2016年6月26日日曜日

雷が落ちた

昨6月25日の晩、宵闇の南のベランダに出て、遠く海の上に黒々とそびえる積乱雲が時折きらめくのを、七ヶ月の二男と見ていた。
梅雨があけたとはいえ空気は湿って生ぬるい。

2、3週間ほど前の事、ひどい雷鳴の夜があって、深夜12時を回った頃、一発が近所に落ちた。雷光とともにバーン!という凄まじい音がした。私はとっさに南の窓を開けて外をみた。妻は北側のカーテンを開け「こっちよ。青い稲光が見えた!」と言った。僕は「こっちだよ」と譲らなかった。

翌日、会う約束をしていた5歳の長男の友達のママが、「うちに雷が落ちちゃって」と妻にメールをよこした。長男の友達の家は、うちから200mほど西にある。
詳しくいえば、その雷は平屋建て鉄筋コンクリート製のその家のアンテナを直撃、アンテナは大破し、ほかテレビ・パソコン・インターフォン・3つの電灯が壊れたという。「もう寝てたんだけど、爆弾が落ちたのかと思った。そのまま寝たんだけど」とのんきに構えて明るいのが素晴らしい。黄色いクレーン車が来てアンテナを取り替えていたが、気の毒なことに、テレビなど家にくっついていない機器については火災保険が効かないらしい。
「いいの、子どもたちがテレビばっかり見てるから、テレビなんて壊れればいいのに、ってホントに思ってたから」と奥さんはとにかく明るかった。

それにしても雷が自宅に落ちるなんて、何という低確率の経験であろうか。
不思議なのは、その真隣の3階建ての家に落ちずに、ずっと低い平屋の友人宅に雷が落ちたことだ。僕は、(テレビなんか壊れればいいのに)と奥さんが思っていたから落ちたのではないか、とつい非科学的なことを思ってしまった。

昨晩もそんなことを思い出しながら、遠くの雲の中の雷光を眺めていた。遥か遠方で音は聞こえない。巨大な電球のようで美しかった。
暗がりの中、赤子が僕の瞳を間近から見つめてきた。僕は、(まさか我々に雷が落ちるなどということはないよ)と見つめ返した。が、友人宅は低い場所でも落ちたのだからと思うと急に不安になって、室内に入った。
やがて、雨粒が落ちてきた。
雷も聞こえ始めた。
僕は妻に、「もし雷が落ちてこのテレビが壊れたら、俺は泣くよ」と言った。
長男は昨日から40度の高熱が続いていて寝ていた。
妻も風邪がうつったらしく、頭が痛いと言って早くに床に入った。
やがて赤ん坊も眠った。
なぜかとても寝苦しい夜だった。

 ※

今朝。長男が第一声で「熱が下がった!」と叫びながら元気に起きてきた。だが、子どもが楽しみにしていた「仮面ライダーゴースト」はなぜか録画できていなかった。なぜだろうと訝しみながら、代わりに、借りてきてある「ドラゴンボール」のDVDを見せた。昔のアニメは面白い。
妻が、「給湯器が動かないの」と困った顔をしていった。
僕が不動産屋に電話をかけると、今日は日曜で対応は明日になる、と休日受付の係員が応えたちょうどそのタイミングでドアベルが鳴り、不動産屋のお兄さんが来訪したのである。

「テレビ、映りませんよね?」
「そうですか? それより、給湯器が燃焼しないんです」

-----

- 作業内容 -
雷が落ちた話の文章のうち、「長男は昨日から40度の高熱が続いていて寝ていた。」から始まり「妻が、「給湯器が動かないの」と困った顔をしていった。」で終わる部分を、一字一句違えずに書き写してください。 ここに続く記録は、この作業には一切関係しません。

-----

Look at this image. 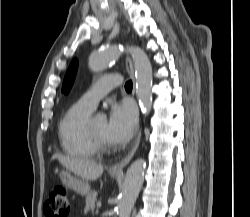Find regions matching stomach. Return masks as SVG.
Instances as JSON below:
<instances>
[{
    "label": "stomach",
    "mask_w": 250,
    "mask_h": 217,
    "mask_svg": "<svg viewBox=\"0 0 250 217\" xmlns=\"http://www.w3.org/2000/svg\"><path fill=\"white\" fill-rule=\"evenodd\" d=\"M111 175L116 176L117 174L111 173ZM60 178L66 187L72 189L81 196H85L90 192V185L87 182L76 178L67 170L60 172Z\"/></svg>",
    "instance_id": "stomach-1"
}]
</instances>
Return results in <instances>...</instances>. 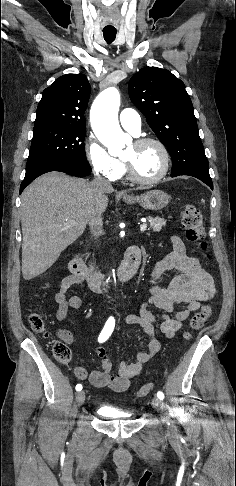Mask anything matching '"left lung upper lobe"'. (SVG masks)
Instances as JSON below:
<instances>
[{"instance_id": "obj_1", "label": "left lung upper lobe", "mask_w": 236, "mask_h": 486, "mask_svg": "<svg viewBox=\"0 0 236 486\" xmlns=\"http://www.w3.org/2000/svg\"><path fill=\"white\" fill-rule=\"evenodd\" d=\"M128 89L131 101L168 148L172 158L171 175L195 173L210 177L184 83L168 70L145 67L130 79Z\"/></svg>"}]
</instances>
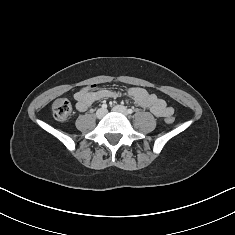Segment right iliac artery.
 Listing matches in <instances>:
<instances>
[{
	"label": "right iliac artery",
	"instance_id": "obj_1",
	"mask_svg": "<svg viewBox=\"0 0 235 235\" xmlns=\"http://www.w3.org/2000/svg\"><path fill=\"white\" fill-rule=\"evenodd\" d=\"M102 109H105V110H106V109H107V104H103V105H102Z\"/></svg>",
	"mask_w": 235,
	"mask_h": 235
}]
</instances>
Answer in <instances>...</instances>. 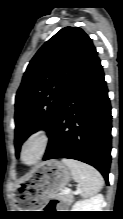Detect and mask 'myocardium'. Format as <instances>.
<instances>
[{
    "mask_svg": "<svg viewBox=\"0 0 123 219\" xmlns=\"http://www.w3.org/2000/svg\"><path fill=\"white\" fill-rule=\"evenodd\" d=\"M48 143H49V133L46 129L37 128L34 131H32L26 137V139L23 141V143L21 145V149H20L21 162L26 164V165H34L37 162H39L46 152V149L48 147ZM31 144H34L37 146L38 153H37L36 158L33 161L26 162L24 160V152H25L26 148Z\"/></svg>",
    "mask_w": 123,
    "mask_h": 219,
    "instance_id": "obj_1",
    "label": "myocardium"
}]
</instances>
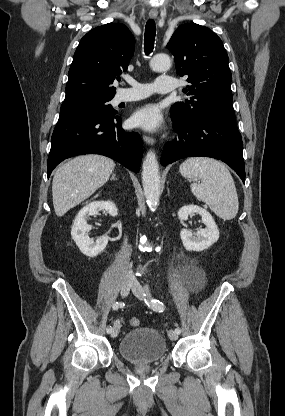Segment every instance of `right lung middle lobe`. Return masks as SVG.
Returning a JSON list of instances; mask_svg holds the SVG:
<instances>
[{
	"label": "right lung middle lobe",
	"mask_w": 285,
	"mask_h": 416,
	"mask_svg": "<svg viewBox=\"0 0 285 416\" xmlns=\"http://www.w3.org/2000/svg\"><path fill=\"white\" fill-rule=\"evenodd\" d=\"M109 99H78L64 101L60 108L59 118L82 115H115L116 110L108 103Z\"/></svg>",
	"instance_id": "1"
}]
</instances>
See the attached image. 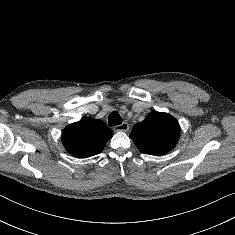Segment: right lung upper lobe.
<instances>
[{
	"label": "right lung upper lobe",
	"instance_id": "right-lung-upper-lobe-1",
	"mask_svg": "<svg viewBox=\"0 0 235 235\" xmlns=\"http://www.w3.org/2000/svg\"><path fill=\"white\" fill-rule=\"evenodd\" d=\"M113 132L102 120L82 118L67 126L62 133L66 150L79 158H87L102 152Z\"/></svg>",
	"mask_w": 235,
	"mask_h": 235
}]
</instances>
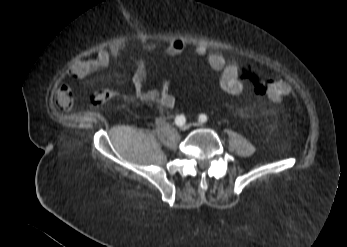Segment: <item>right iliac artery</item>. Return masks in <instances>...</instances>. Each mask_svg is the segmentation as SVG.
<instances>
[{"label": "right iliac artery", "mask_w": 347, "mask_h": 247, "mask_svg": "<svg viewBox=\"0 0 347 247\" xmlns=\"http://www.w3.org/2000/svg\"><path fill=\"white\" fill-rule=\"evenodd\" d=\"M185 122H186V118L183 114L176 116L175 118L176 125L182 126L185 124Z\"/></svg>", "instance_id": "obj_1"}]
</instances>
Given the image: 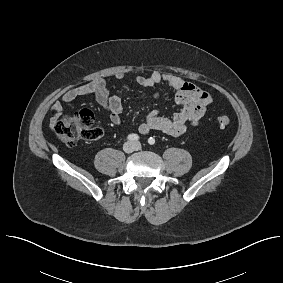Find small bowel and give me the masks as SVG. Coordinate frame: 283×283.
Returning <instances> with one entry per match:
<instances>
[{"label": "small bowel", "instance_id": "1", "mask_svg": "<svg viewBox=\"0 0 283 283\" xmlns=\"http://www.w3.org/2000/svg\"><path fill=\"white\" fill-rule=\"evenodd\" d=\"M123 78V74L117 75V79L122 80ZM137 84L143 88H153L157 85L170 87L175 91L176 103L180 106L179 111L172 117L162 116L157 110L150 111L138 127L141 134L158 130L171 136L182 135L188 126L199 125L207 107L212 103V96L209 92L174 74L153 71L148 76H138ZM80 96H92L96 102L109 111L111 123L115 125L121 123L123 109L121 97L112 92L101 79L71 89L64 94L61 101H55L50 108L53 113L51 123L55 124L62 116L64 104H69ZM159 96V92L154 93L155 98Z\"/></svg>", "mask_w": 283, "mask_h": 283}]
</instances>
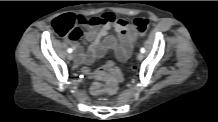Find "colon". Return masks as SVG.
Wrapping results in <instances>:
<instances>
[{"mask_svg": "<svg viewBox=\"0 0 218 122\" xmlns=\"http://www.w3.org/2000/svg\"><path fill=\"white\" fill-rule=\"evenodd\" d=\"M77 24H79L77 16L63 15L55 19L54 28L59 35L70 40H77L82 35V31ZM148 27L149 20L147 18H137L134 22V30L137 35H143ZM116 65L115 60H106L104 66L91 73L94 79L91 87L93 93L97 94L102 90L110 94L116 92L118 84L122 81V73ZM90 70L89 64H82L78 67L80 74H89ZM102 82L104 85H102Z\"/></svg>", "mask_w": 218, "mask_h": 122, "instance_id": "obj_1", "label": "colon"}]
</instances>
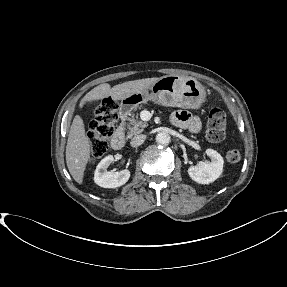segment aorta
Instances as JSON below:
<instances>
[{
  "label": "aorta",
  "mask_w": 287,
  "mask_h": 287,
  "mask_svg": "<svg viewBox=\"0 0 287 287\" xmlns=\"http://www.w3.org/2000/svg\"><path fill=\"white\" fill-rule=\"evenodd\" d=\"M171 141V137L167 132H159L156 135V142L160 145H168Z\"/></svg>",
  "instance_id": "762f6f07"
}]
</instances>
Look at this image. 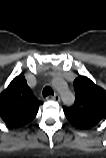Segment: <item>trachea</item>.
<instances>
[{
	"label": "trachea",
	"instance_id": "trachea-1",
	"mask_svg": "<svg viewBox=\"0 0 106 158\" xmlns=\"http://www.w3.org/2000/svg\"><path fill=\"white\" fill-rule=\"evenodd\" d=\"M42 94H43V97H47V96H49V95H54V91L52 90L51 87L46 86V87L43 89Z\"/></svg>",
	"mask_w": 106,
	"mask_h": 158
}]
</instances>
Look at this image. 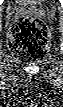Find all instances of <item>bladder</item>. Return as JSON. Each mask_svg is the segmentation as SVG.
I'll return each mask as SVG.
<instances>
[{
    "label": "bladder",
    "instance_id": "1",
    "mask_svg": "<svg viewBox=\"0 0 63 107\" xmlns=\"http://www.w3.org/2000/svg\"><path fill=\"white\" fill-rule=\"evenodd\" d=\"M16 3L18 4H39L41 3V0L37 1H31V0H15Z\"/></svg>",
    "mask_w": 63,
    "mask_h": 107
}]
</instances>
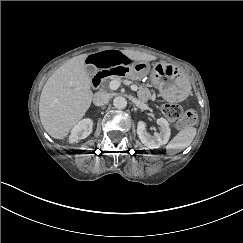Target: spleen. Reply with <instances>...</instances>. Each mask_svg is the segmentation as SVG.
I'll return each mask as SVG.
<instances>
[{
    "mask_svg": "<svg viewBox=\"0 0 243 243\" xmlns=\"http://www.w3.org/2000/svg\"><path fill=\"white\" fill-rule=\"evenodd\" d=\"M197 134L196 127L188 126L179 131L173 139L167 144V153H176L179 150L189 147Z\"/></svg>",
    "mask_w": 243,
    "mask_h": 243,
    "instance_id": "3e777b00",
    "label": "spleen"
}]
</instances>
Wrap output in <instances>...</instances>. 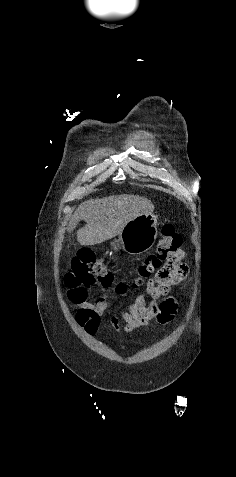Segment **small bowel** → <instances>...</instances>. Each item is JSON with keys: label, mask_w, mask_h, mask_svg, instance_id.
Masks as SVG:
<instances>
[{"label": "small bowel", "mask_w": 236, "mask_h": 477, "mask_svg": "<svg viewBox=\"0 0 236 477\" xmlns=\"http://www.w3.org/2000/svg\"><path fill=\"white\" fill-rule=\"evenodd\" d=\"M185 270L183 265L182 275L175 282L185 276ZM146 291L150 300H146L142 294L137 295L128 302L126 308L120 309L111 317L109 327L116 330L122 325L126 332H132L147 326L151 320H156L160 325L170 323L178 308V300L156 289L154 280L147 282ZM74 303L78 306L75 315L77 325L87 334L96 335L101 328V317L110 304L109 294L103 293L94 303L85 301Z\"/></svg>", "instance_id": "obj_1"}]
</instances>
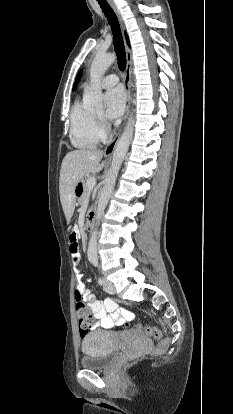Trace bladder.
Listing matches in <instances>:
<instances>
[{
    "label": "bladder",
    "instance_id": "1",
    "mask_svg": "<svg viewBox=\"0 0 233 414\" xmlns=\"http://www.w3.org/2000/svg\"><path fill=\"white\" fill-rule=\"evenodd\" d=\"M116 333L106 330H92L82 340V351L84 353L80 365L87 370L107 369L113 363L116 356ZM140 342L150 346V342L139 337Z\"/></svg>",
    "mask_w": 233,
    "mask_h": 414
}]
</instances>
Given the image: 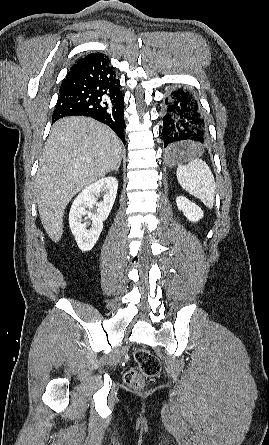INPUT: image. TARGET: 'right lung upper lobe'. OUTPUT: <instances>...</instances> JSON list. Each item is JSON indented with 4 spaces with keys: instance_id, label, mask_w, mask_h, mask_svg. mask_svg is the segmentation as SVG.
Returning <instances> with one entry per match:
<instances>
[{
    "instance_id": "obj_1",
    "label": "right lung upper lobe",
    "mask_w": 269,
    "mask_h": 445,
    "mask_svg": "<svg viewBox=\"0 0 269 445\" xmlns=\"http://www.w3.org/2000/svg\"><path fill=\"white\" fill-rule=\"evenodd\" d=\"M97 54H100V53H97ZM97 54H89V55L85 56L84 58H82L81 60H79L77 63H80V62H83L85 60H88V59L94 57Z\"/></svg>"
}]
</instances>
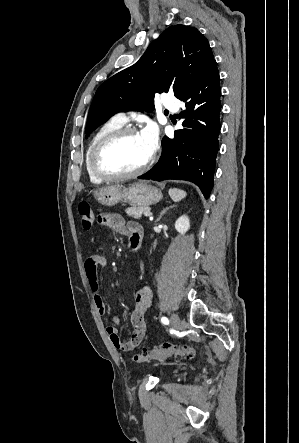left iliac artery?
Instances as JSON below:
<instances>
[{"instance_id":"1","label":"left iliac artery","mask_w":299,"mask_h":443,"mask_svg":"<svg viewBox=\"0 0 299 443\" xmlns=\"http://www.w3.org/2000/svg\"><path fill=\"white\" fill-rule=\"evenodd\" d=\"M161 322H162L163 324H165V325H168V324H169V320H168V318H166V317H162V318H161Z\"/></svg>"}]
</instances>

-----

- 出力全文 -
長男は昨日から40度の高熱が続いていて寝ていた。
妻も風邪がうつったらしく、頭が痛いと言って早くに床に入った。
やがて赤ん坊も眠った。
なぜかとても寝苦しい夜だった。

 ※

今朝。長男が第一声で「熱が下がった!」と叫びながら元気に起きてきた。だが、子どもが楽しみにしていた「仮面ライダーゴースト」はなぜか録画できていなかった。なぜだろうと訝しみながら、代わりに、借りてきてある「ドラゴンボール」のDVDを見せた。昔のアニメは面白い。
妻が、「給湯器が動かないの」と困った顔をしていった。